The novel coronavirus survives for 28 days on banknotes, glass and other common surfaces, according to a study. SARS-CoV-2 is "extremely robust" and remains for two fortnights on smooth surfaces including glass found on grab handles, rails, mobile phone screens and plastic banknotes at room temperature or 20 degrees Celsius (68 degrees Fahrenheit), according to a research by Australian Centre for Disease Preparedness. A flu virus generally survives for 17 days.
"The persistence on glass is an important finding, given that touchscreen devices such as mobile phones, bank ATMs, supermarket self-serve checkouts and airport check-in kiosks are high touch surfaces which may not be regularly cleaned and therefore pose a transmission risk of SARS-CoV-2," said the research published on Monday in Virology Journal. The mobile phones can harbour pathogens responsible for nosocomial transmission, and unlike hands, are not regularly cleaned, it noted.
The research further said that COVID-19 causing virus survives for a longer period in cold conditions, implying it is potentially challenging to control it in winter than summer. At 40 degrees Celsius, the survival chances of the virus falls to less than a day, said the research.
The transmission of coronavirus generally happens through direct contact with an infected person, especially through coughing, sneezing, speaking, singing and even breathing.

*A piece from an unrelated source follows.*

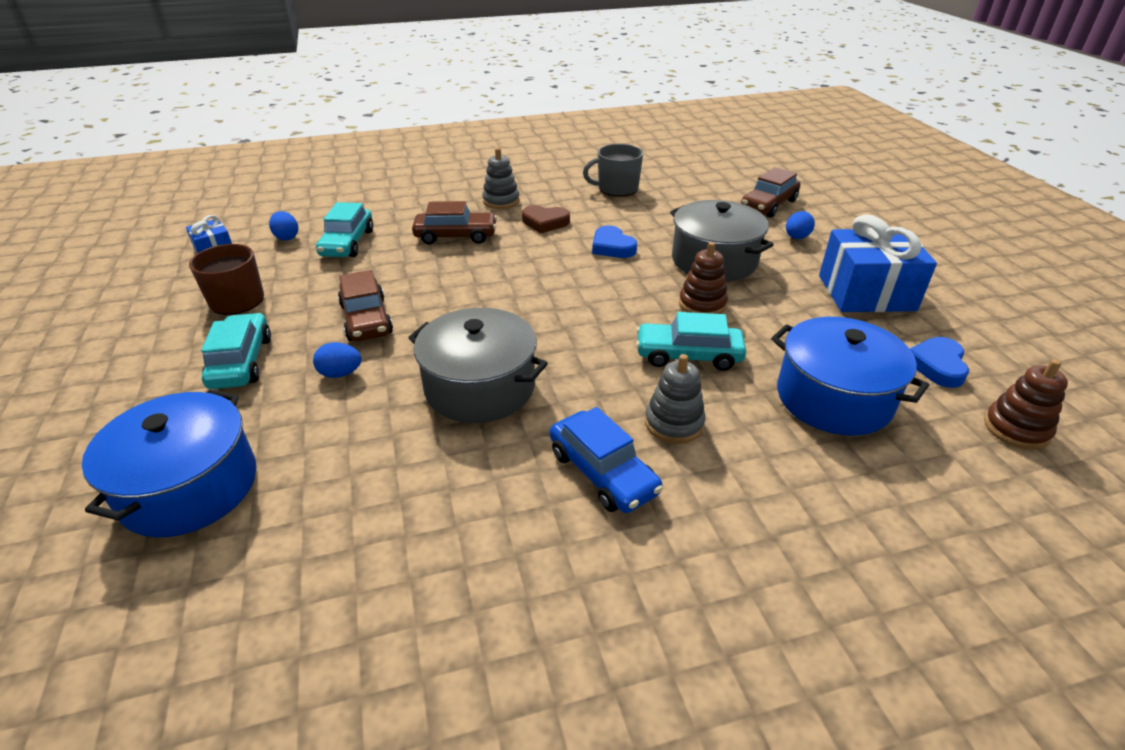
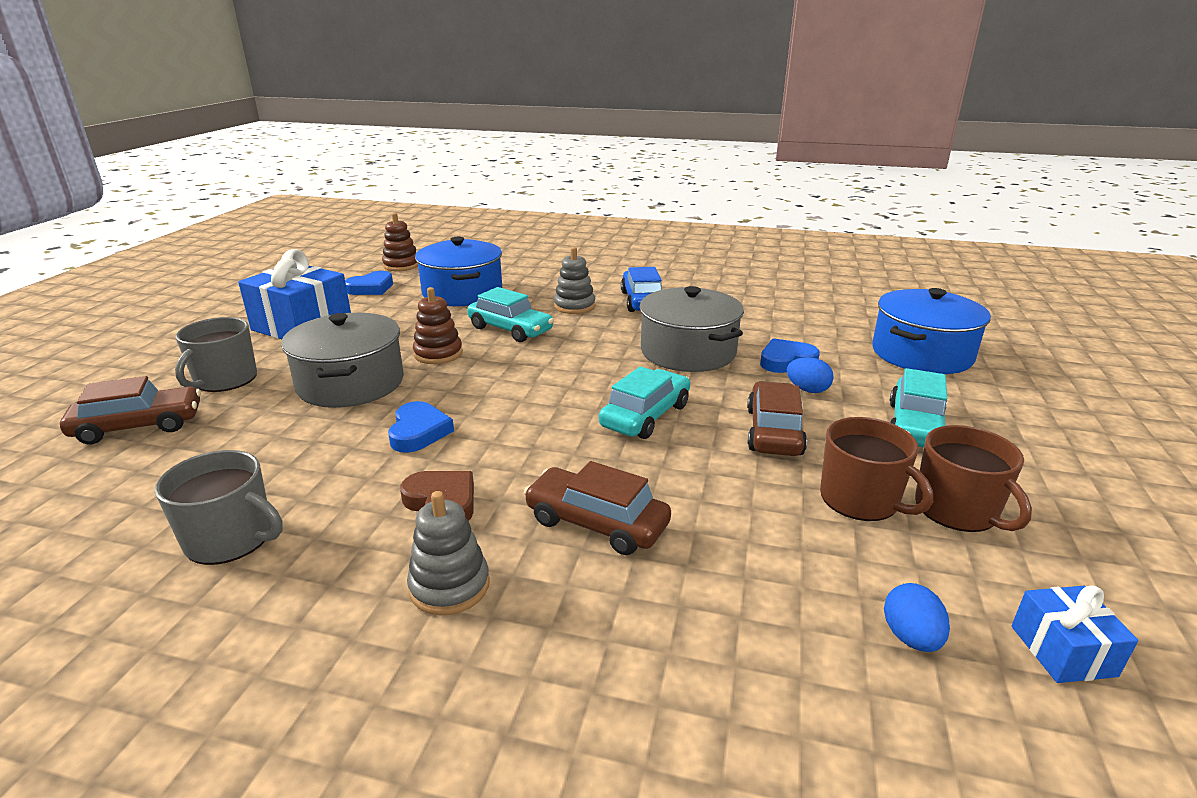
camera: 150 degrees left, 10 degrees down
turquoise car [316,202,373,257] -> turquoise car moved to [599,366,690,439]
blue egg [786,211,815,239] -> grey mug [175,317,257,392]
none -> blue heart [760,338,820,373]
none -> brown mug [820,417,933,521]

The virus may also contaminate surfaces when these particles settle, creating so-called fomites that the researchers said "may also be an important contributor in transmission of the virus."
The study found the longer survival time of virus as against seasonal flu on banknotes "of particular significance, considering the frequency of circulation and the potential for transfer of viable virus both between individuals and geographic locations."
Meanwhile, the number of coronavirus cases in India currently has crossed 70 lakh-mark in the country, and the fatalities count have surged to 1,08,334.